The other rarely used application that can be interrupted by recfgct, but without significant consequences, is if the node is a CSM Manager node or CSM client node. All AIX lpars should have these filesets
# lslpp -L | grep csm
csm.client C F Cluster Systems Management
csm.core C F Cluster Systems Management
csm.deploy C F Cluster Systems Management
csm.diagnostics C F Cluster Systems Management
csm.dsh C F Cluster Systems Management Dsh
csm.gui.dcem C F Distributed Command Execution
If you have additional filesets that start with csm, such as csm.server, csm.hpsnm, csm.ll, csm.gpfs, then you may have an LPAR that is part of a larger CSM cluster. The csm.server fileset should only be installed on a CSM Management Server. Following details a few additional checks you can perform to see if you have a Management Server configured.
# csmconfig -L ---> csmconfig not found, this is not a csm server
# lsrsrc IBM.ManagementServer
This will list resources that manage the lpar, including the HMC and/or a csm server Look at the Manager Type field Manager Type = CSM --- this is a csm node

So if it turns out your node is a csm manager, then you would have to re-add all the nodes. If the system was a csm client node, then you would need to get onto the manager server and re-add the node.

Thats it for the warnings on recfgct. If you think you might be using VSDs and/or a CSM cluster, but are not sure, then please open a pmr and support can assist in you in determining this.
Assuming you have not reason to be concerned about the warning discussed above, then proceed.

# /usr/sbin/rsct/install/bin/recfgct

Wait several minutes

# lssrc -a | grep rsct

If you see IBM.DRM active, then you have probably resolved the issue

# lsrsrc IBM.ManagementServer

Do you see?


Try the dlpar operation again. If it fails, then you will likely need
to open a software PMR.

The other main reason for a dlpar failure is that the lpar has reached its minimum or maximum (on processors or memory)
Note: The partition profile does not give a true picture of the current running configuration. If the profile was edited, but the partition did not go down into a "not activated" state, then reactivated, then the profile edits have not been read.

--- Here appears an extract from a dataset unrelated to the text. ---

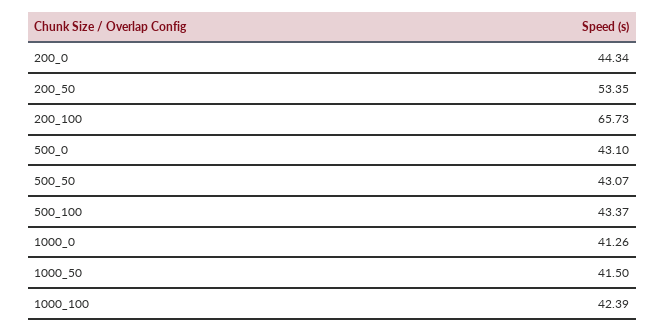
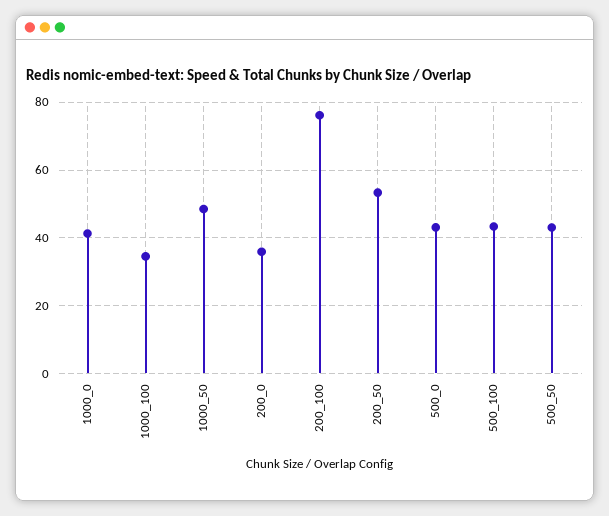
200_0: 44.34 -> 36
200_100: 65.73 -> 76
1000_50: 41.5 -> 48
1000_100: 42.39 -> 34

To check the current "running configuration" check the Partition Properties instead of the profile properties. You will see the min, max, & current. You can not remove or add processors and memory that are not within these boundaries. The command to check the running properties from the HMC restricted shell listed here
# lssyscfg -r sys -F name
(you need the value of name for use with the -m flag on many HMC commands)

# lshwres -r proc -m <server_name> --level lpar
(this list just the lpars settings)
# lshwres -r proc -m <server_name> --level sys
(this list the entire servers memory settings)

If you are checking for memory, replace "proc" in the above commands with "mem"

DLPAR can fail for many reasons, and it may be necessary to contact Remote Technical Support. However, the above may solve your problem.


  1. One of the best document on DLPAR failure topic. Nicely written. Keep up the good work.

  2. Agree. Work on Power 7 HMC too.